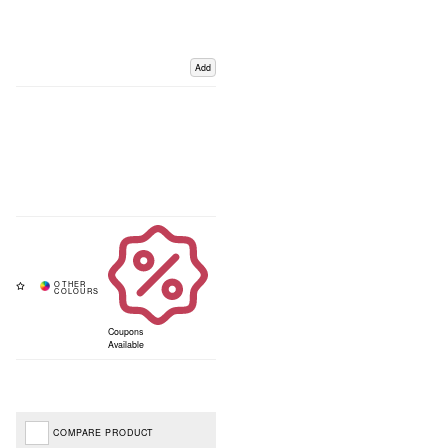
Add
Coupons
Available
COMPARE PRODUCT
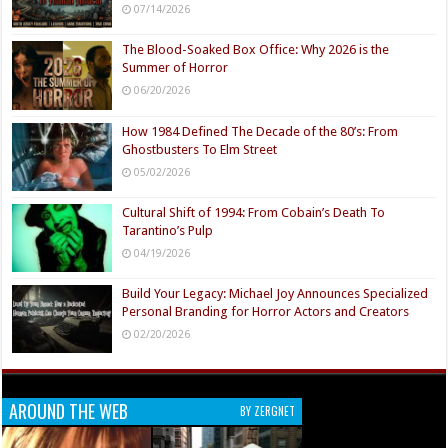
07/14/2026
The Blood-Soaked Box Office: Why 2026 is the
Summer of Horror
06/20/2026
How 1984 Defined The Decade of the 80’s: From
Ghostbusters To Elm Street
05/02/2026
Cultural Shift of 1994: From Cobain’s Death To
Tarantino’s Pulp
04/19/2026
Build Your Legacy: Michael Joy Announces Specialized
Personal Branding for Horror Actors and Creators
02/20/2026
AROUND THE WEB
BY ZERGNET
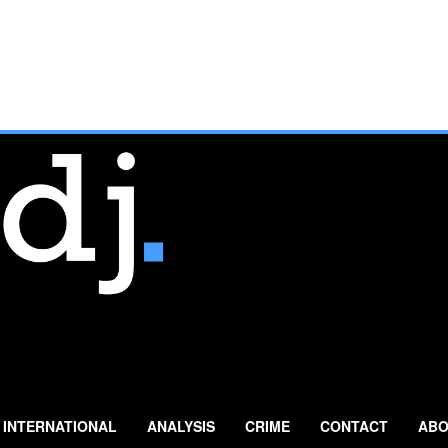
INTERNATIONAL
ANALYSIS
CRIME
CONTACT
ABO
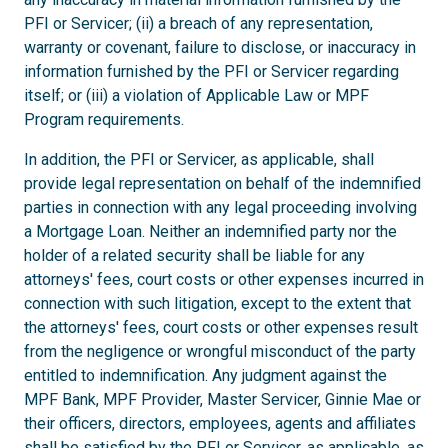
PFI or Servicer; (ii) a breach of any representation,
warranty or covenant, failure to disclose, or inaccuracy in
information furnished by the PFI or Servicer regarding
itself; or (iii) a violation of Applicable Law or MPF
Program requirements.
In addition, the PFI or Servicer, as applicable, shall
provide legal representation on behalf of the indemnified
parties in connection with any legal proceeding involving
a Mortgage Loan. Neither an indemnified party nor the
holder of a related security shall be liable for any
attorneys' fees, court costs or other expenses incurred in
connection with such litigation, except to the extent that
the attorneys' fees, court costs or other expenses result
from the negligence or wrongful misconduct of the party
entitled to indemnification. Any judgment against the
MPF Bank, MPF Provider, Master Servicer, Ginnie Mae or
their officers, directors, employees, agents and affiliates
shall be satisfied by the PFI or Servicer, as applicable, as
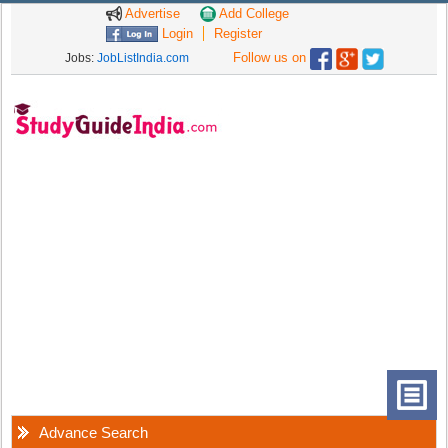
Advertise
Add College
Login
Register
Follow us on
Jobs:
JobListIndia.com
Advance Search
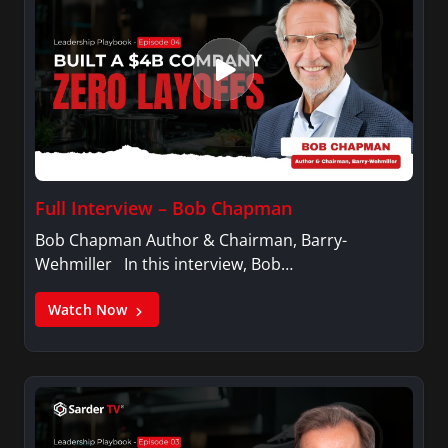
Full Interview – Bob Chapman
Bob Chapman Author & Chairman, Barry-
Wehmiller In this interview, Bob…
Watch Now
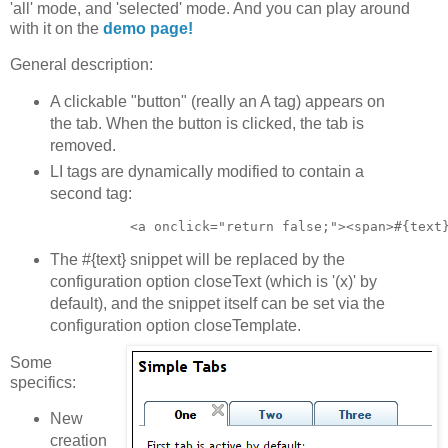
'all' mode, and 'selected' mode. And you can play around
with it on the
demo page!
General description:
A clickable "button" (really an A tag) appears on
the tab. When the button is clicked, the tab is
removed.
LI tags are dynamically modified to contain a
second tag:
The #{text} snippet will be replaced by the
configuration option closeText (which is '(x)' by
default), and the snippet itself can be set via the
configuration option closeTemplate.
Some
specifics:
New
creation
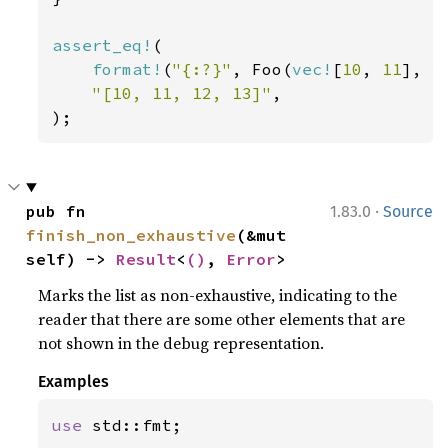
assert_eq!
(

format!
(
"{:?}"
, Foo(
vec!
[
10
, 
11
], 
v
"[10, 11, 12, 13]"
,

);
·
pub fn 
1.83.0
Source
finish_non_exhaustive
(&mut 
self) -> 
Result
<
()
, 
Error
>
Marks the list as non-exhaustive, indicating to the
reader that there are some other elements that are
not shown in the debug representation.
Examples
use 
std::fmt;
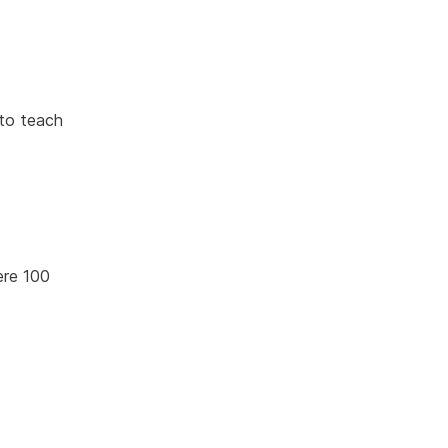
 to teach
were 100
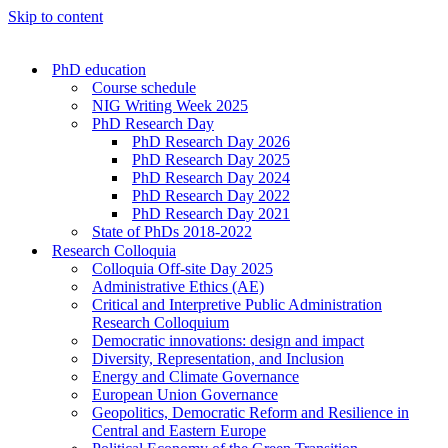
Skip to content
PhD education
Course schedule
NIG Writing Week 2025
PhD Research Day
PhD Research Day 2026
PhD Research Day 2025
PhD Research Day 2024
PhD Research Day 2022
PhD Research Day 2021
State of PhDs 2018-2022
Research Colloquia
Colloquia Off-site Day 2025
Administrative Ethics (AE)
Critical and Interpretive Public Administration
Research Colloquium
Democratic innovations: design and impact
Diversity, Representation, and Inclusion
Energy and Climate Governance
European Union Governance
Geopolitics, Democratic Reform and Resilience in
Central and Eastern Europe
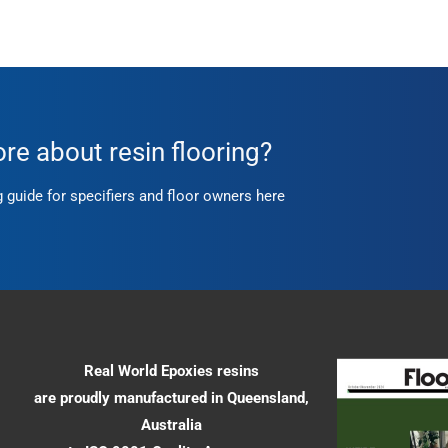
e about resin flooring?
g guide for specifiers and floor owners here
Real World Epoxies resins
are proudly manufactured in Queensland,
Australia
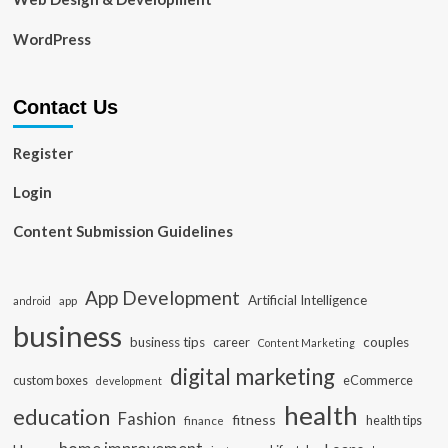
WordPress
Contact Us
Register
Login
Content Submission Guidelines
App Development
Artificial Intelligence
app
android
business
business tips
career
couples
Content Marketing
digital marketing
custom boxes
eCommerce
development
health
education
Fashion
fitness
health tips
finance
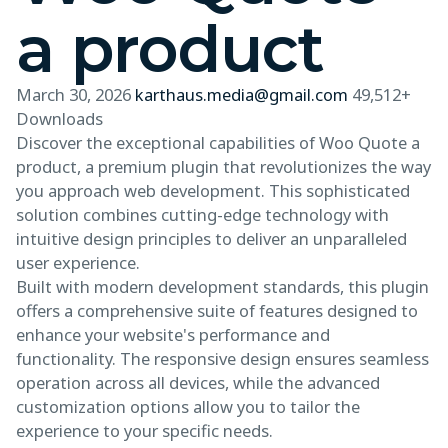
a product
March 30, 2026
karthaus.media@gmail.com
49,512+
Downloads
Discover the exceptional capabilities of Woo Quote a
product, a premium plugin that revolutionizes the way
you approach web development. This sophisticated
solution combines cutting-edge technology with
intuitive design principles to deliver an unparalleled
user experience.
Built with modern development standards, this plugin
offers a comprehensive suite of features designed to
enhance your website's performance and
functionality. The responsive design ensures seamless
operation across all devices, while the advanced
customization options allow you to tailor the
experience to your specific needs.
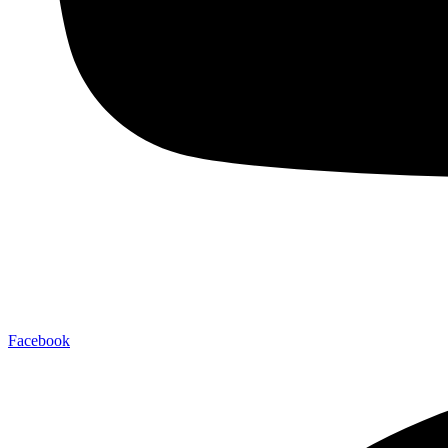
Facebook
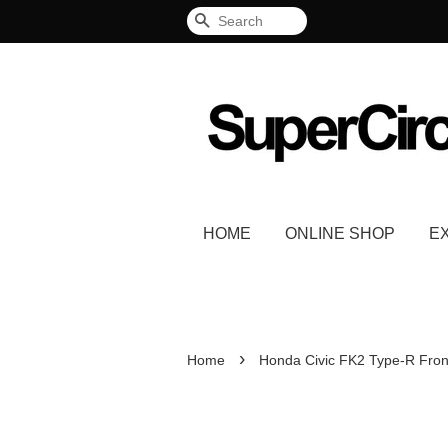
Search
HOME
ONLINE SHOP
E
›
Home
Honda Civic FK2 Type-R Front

Instruction:
Extract each line of the data above that contains the word "Governance". Case counts, so match capital and lowercase letters exactly.

Written solution:
Energy and Climate Governance
European Union Governance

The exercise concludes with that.